- **Records from a data collection**:
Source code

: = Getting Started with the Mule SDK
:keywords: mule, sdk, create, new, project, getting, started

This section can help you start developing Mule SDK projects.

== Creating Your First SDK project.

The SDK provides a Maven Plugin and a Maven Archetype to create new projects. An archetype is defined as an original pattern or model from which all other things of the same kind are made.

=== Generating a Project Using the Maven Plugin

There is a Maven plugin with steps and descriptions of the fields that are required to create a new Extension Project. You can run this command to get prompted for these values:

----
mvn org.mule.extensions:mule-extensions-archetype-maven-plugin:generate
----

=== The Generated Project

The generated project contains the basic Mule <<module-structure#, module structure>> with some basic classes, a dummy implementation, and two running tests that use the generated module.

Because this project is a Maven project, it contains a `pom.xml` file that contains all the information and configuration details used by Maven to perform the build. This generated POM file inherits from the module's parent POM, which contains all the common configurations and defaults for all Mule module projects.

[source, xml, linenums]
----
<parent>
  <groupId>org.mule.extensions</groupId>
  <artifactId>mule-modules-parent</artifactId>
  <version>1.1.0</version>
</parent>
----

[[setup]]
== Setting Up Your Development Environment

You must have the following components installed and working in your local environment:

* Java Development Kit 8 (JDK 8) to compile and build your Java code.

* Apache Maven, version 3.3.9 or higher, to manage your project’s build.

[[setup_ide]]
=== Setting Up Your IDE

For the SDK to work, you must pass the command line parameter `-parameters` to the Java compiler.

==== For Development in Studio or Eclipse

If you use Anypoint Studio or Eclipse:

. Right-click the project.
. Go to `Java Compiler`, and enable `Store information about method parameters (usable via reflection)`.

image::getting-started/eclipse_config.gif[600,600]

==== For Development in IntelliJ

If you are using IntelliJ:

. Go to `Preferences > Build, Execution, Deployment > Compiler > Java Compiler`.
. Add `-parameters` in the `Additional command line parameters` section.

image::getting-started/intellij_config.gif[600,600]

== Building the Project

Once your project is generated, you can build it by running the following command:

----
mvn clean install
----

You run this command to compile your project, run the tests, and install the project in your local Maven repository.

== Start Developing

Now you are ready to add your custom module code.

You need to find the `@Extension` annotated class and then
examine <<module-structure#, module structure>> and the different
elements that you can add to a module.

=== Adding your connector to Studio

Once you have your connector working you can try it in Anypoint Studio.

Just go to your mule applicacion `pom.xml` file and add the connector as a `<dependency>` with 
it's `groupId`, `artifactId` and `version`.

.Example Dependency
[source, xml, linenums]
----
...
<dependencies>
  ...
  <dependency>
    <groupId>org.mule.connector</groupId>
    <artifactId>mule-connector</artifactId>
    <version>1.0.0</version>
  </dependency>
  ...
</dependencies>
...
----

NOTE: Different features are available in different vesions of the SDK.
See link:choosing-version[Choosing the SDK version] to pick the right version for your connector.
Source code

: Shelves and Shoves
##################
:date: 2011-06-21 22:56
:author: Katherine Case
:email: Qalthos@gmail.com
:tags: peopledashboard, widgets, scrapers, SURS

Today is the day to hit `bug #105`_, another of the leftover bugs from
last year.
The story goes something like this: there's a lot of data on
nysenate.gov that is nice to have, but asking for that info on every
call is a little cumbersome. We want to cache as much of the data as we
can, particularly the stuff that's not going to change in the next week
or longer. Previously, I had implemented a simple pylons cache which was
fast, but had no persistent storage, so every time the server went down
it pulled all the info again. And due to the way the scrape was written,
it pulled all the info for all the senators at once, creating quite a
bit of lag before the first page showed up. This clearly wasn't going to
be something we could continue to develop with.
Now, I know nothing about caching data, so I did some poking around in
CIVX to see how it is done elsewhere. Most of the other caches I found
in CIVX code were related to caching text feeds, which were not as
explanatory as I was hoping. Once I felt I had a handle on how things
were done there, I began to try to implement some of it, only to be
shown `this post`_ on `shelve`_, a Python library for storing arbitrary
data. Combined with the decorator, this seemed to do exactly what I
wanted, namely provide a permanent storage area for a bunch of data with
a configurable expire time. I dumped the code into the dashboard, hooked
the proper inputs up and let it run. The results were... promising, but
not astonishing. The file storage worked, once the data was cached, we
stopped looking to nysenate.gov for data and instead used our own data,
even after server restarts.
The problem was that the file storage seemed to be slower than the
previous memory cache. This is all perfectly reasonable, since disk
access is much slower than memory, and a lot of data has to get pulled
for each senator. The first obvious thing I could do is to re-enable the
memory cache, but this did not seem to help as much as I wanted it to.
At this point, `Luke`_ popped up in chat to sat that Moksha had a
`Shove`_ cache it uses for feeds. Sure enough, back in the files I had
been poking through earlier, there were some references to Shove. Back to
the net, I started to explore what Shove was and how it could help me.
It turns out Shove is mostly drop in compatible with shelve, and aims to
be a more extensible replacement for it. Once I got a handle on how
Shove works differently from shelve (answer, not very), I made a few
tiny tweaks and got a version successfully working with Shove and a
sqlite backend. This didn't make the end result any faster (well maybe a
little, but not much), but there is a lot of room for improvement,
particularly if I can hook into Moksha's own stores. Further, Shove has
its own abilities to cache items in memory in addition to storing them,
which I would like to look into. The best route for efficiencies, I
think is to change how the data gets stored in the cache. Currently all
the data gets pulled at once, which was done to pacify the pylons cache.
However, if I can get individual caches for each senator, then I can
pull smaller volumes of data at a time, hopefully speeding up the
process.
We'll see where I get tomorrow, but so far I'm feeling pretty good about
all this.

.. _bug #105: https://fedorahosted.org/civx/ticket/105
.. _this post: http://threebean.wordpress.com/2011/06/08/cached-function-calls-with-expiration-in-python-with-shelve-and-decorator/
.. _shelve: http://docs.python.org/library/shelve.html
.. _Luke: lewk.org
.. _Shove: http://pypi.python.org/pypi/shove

- **HOW TO COMPLETE THIS TASK**: Take the records above and return, word for word, only the lines that fall from the line with "files I had" to the line with "particularly if I", both of them included.

- **ANSWER BELOW**:
`Shove`_ cache it uses for feeds. Sure enough, back in the files I had
been poking through earlier, there were some references to Shove. Back to
the net, I started to explore what Shove was and how it could help me.
It turns out Shove is mostly drop in compatible with shelve, and aims to
be a more extensible replacement for it. Once I got a handle on how
Shove works differently from shelve (answer, not very), I made a few
tiny tweaks and got a version successfully working with Shove and a
sqlite backend. This didn't make the end result any faster (well maybe a
little, but not much), but there is a lot of room for improvement,
particularly if I can hook into Moksha's own stores. Further, Shove has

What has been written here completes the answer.